**GIVEN DATA:**
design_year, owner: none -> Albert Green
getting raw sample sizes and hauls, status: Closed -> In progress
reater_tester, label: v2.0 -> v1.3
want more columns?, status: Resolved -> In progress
* * *
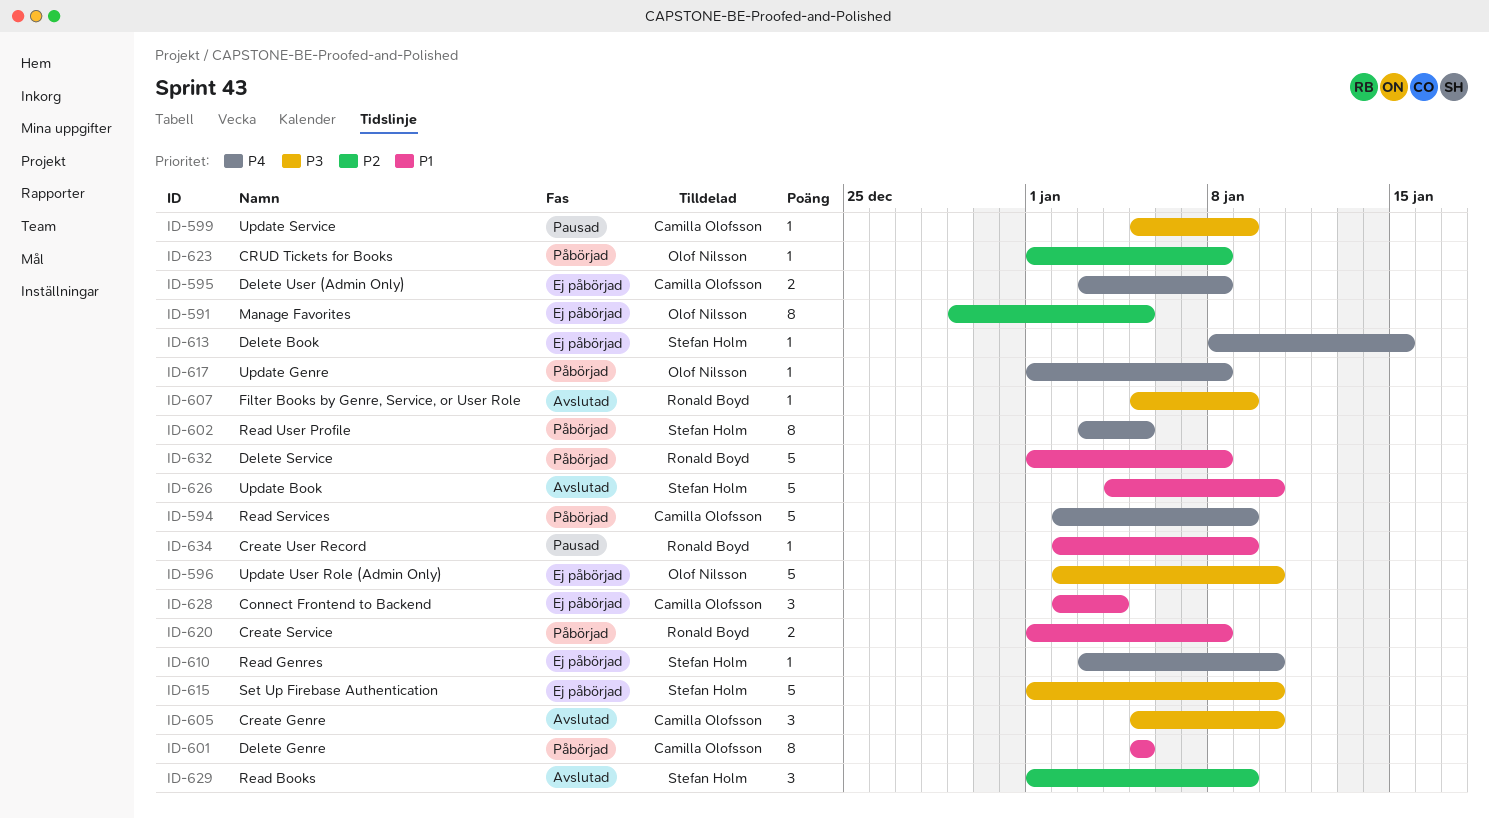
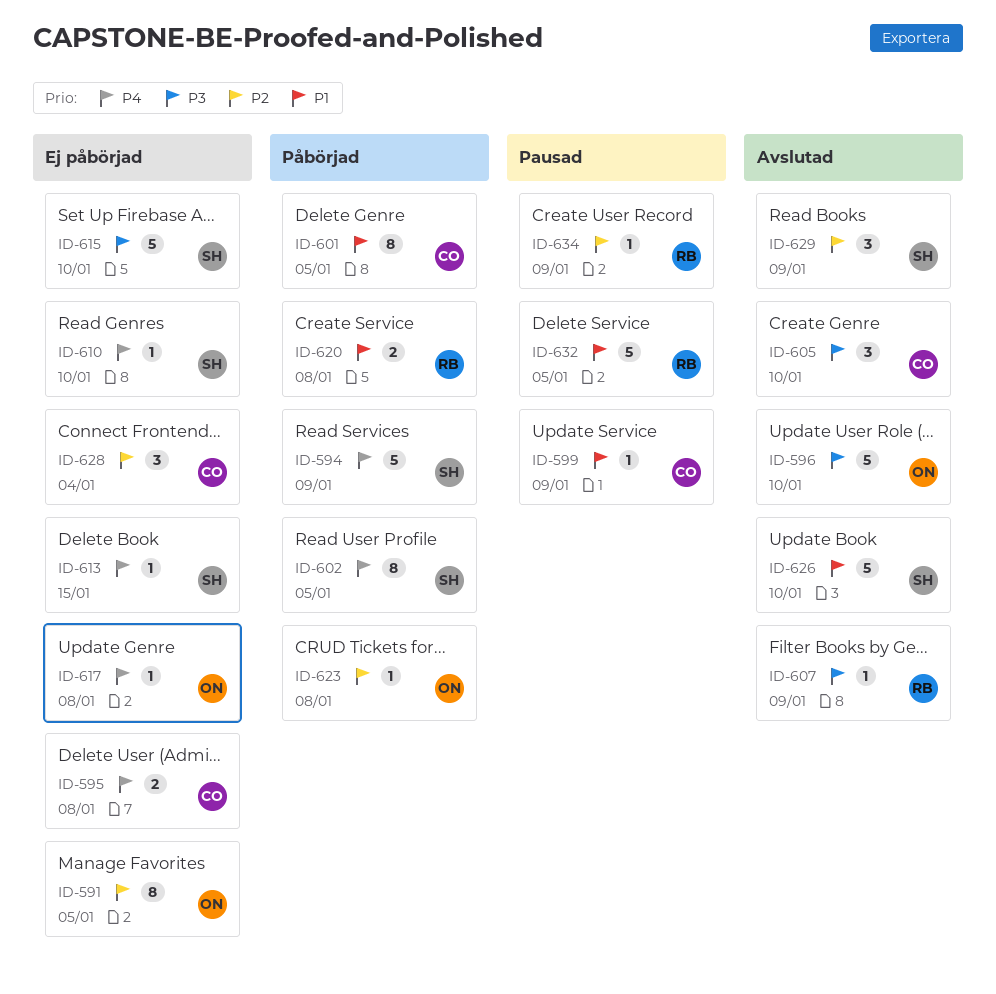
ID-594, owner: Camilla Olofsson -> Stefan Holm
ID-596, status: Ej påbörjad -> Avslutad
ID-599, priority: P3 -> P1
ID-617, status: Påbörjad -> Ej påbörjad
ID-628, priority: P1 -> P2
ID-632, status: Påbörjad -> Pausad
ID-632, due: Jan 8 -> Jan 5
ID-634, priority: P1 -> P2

**YOUR TASK:** Your task is to retype the entries verbatim, starting with the line that holds "ID-628, priority: P1 -> P2" and stopping after the line that holds "ID-634, priority: P1 -> P2".

**ANSWER SPACE:**
ID-628, priority: P1 -> P2
ID-632, status: Påbörjad -> Pausad
ID-632, due: Jan 8 -> Jan 5
ID-634, priority: P1 -> P2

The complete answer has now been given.